What's needed for a HPC cluster & Julia?

I have been asked to describe what I would like in a new HPC environment that my University might contribute to. 90% of my work is now done in Julia. Mostly modelling (GLM.jl, Turing.jl, MixedModels.jl, and Gibbs samplers coded by hand etc), data wrangling (Data frames.jl) and graph analysis (LightGraphs.jl). I have no idea on how to do any of that in a cluster setting (SLURM was mentioned). Also I do some deep learning which I would like to move to Flux.jl in the future. I would be very grateful for any suggestions on what I should ask for? At the moment I use a laptop to connect to a single pc via ssh and that works ok so far but I don’t know how that scales.
Thanks!

Not sure what you are really asking here. You don’t need anything particular from Julia’s point of view. In fact, Julia dosn’t even need a system wide installation and you can run everything from your home directory.

From the system perspective, the systems administrators will likely setup a cluster in the traditional way, likely making use of a workload scheduler like SLURM or PBS. The main requirement that makes it much easier to use Julia is passwordless access to all the compute nodes from the head node.

From Julia’s perspective, you can use ClusterManagers.jl to interface with the workload scheduler like SLURM. It’s fairly easy.

2 Likes

Some questions to think about:

  • Do you anticipate having single jobs that’ll require more compute/memory than a single node can provide? If so, can the job be arranged so that the nodes don’t need to communicate, or will you need high-speed interconnects between machines?
  • If you’re doing DL, will you want access to GPUs?
  • Will the hardware be heterogeneous from node to node? Debugging is always easier on homogeneous hardware, even if that means the facility will need to be split up into multiple clusters (particularly: arranging a separate GPU cluster). That’s a luxury that academic clusters can’t always afford, though.
  • Will nodes be interactive (for debugging/precompiling/etc.), batch-only (no REPL - only output logs for debugging), or a mix thereof?
2 Likes

Everything I have done on my HPC cluster amounts to very minimalist supercomputing I’d say. I just submit a job that takes up a single compute node, which is much more powerful than my personal computer. In this case, I don’t think anything special needs to be done at all. The tricky stuff comes in when, as was stated above, you need communication between compute nodes.

2 Likes

Good questions. First thing I would ask is what proportion of your work will need GPUs.
The second thing I would ask is the sizes of your data sets - compute is relatively easy to specify. Storage is harder, and a robust shared storage environment is key to HPC. Not to say this costs $$$ - a simple NFS share may be sufficient. I would say for Julia though with its requirements for precompilation that something with more go faster stripes is a good idea.

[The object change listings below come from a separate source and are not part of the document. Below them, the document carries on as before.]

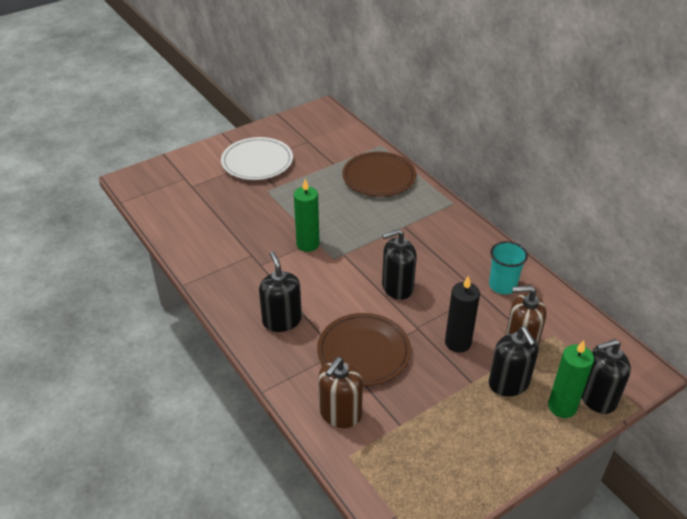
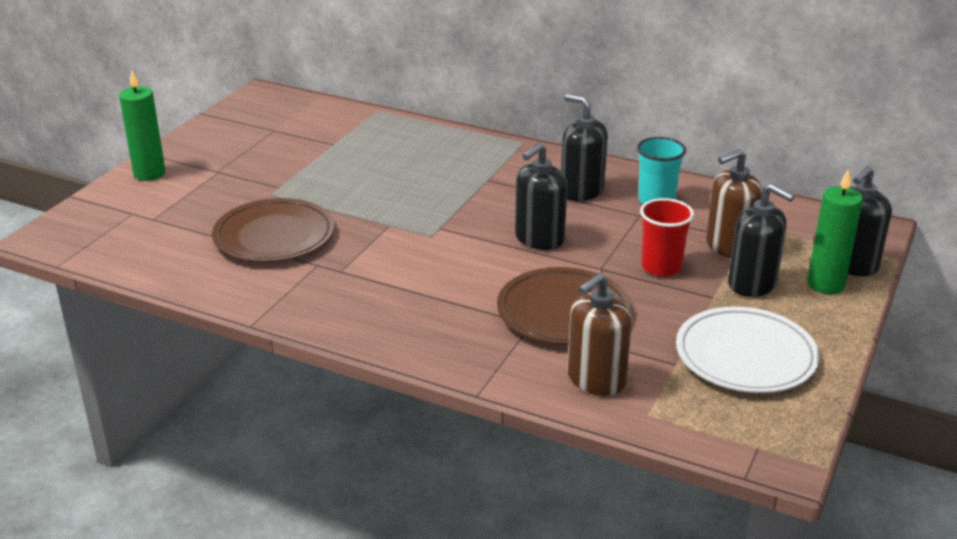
camera: 30 degrees left, 10 degrees down
white plate [221,137,293,180] -> white plate moved to [676,307,820,393]
black soap dispenser [259,251,302,332] -> black soap dispenser moved to [561,94,608,201]
green candle [294,179,320,252] -> green candle moved to [119,69,166,181]
brown soap dispenser [318,357,363,428] -> brown soap dispenser turned 45 degrees clockwise [567,273,632,396]
brown plate [343,152,416,197] -> brown plate moved to [212,198,334,262]
black candle [445,276,480,353] -> red cup [640,198,694,277]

Regarding Slurm definitely I would recommend this. Also think of Kubernetes of course.

Please drop me a message on here. I work for Dell as a Principal Engineer in our HPC Team.
I promise not to give you the company line, but I would love to become involved in speccing this project.
We can also arrange benchmarking time on Intel and AMD CPUs if you want to kick the tyres on some big systems.

5 Likes

I think Julia derives extra benefits from a fast network file system compared to other languages, due to the precompilation cache. It seems like disk access speeds can vary by orders of magnitude between different clusters.

2 Likes

Thank you all for your answers! As @affans has noted I am not 100% certain what I am asking here. I’ve been asked to make suggestions for such an HPC environment and state my needs. As part of that I would like to make sure julia is supported but it sounds like that is fairly easy.
@stillyslalom, I think my problem at the moment is that my experience with parallel computing is limited to @spawn and @threads on a single computer. I think I need to think about what the logic of my programms requires. Essentially this is also meant to make things possible that aren’t right now so it’s kinda tricky.
@johnh GPUs are definitely in the mix and it seems to be what everyone is requesting. :wink: Storage is definitely an issue. We currently have 40TB altogether and that is barely enough. I should also mention that I have no power to make any purchasing decisions (and there seem to be some longstanding contracts in place). But if you are intersted I will come back to you once I know more.